Telecom’s retail segment reported a 0.3 percent decline in operating revenue to $901 million and a 5.8 percent drop in EBITDA to $328 million, as fixed line calling dropped off, offset by gains in mobile activity.

The Gen-i business’s revenue fell 3 percent to $643 million and EBITDA dropped 4.5 percent to $193 million with weaker sales of fixed voice and data products. The Connect business, which was formerly the wholesale and international units, reported a 13 percent drop in sales to $294 million and a smaller EBITDA loss of $64 million.

Telecom’s operating cash flow more than halved to $202 million in the period with less cash received from customers, and higher payments to suppliers including an additional payment that related to the year earlier, and the company’s share of the Telecommunications Development Levy.

Capital expenditure from continuing operations rose 18 percent to $266 million as Telecom invested in an ongoing re-engineering programme and its 4G mobile network and upgraded its core data transport network.

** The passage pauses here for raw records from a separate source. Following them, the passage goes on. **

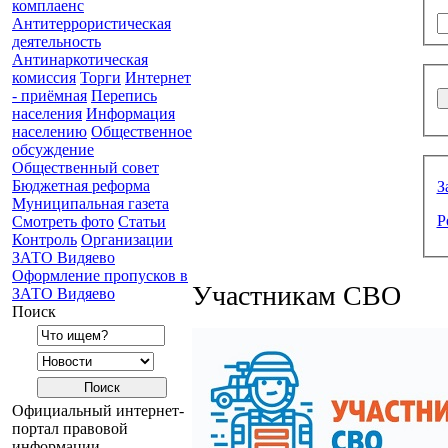
комплаенс
Антитеррористическая
деятельность
Антинаркотическая
комиссия
Торги
Интернет
- приёмная
Перепись
населения
Информация
населению
Общественное
обсуждение
Общественный совет
Бюджетная реформа
З
Муниципальная газета
Р
Смотреть фото
Статьи
Контроль
Организации
ЗАТО Видяево
Оформление пропусков в
Участникам СВО
ЗАТО Видяево
Поиск
Официальный интернет-
портал правовой
информации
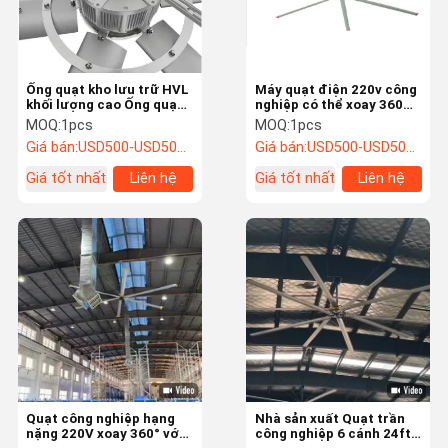
Ống quạt kho lưu trữ HVL
Máy quạt điện 220v công
khối lượng cao Ống quạt
nghiệp có thể xoay 360
HVL thương mại với cấu
độ
MOQ:
1pcs
MOQ:
1pcs
trúc bền
Giá bán:
USD500-USD5000/SET
Giá bán:
USD500-USD5000/SET
Giá tốt nhất
Liên hệ
Giá tốt nhất
Liên hệ
Nhà
Sản Phẩm
Về Chúng Tôi
Liên Hệ Với
Chúng Tôi
Quạt công nghiệp hạng
Nhà sản xuất Quạt trần
nặng 220V xoay 360° với
công nghiệp 6 cánh 24ft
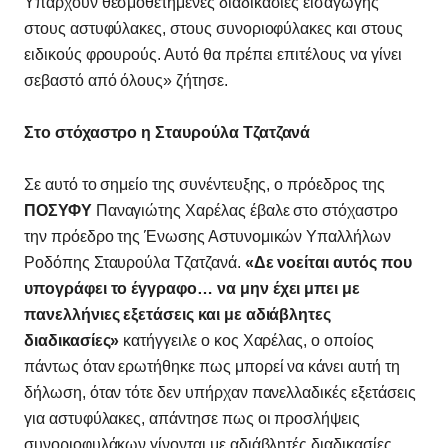
Υπάρχουν θεσμοθετημένες διαδικασίες εισαγωγής
στους αστυφύλακες, στους συνοριοφύλακες και στους
ειδικούς φρουρούς. Αυτό θα πρέπει επιτέλους να γίνει
σεβαστό από όλους» ζήτησε.
Στο στόχαστρο η Σταυρούλα Τζατζανά
Σε αυτό το σημείο της συνέντευξης, ο πρόεδρος της
ΠΟΣΥΦΥ
Παναγιώτης Χαρέλας έβαλε στο στόχαστρο
την πρόεδρο της Ένωσης Αστυνομικών Υπαλλήλων
Ροδόπης Σταυρούλα Τζατζανά.
«Δε νοείται αυτός που
υπογράφει το έγγραφο… να μην έχει μπει με
πανελλήνιες εξετάσεις και με αδιάβλητες
διαδικασίες»
κατήγγειλε ο κος Χαρέλας, ο οποίος
πάντως όταν ερωτήθηκε πως μπορεί να κάνει αυτή τη
δήλωση, όταν τότε δεν υπήρχαν πανελλαδικές εξετάσεις
για αστυφύλακες, απάντησε πως οι προσλήψεις
συνοριοφυλάκων γίνονται με αδιάβλητές διαδικασίες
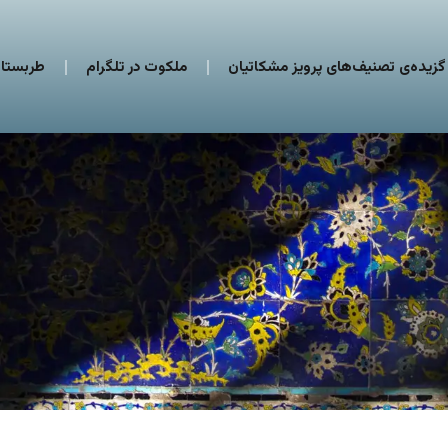
گزیده‌ی تصنیف‌های پرویز مشکاتیان
ملکوت در تلگرام
طربستان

The company expects capital expenditure of between $450 million and $460 million in the current financial year, excluding spectrum, and anticipates that will fall in subsequent years.

The shares slipped 0.6 percent to $2.415 in trading yesterday, and have gained 4.8 percent this year. The stock is rated an average ‘hold’ based on nine analyst recommendations compiled by Reuters, with a median target price of $2.40.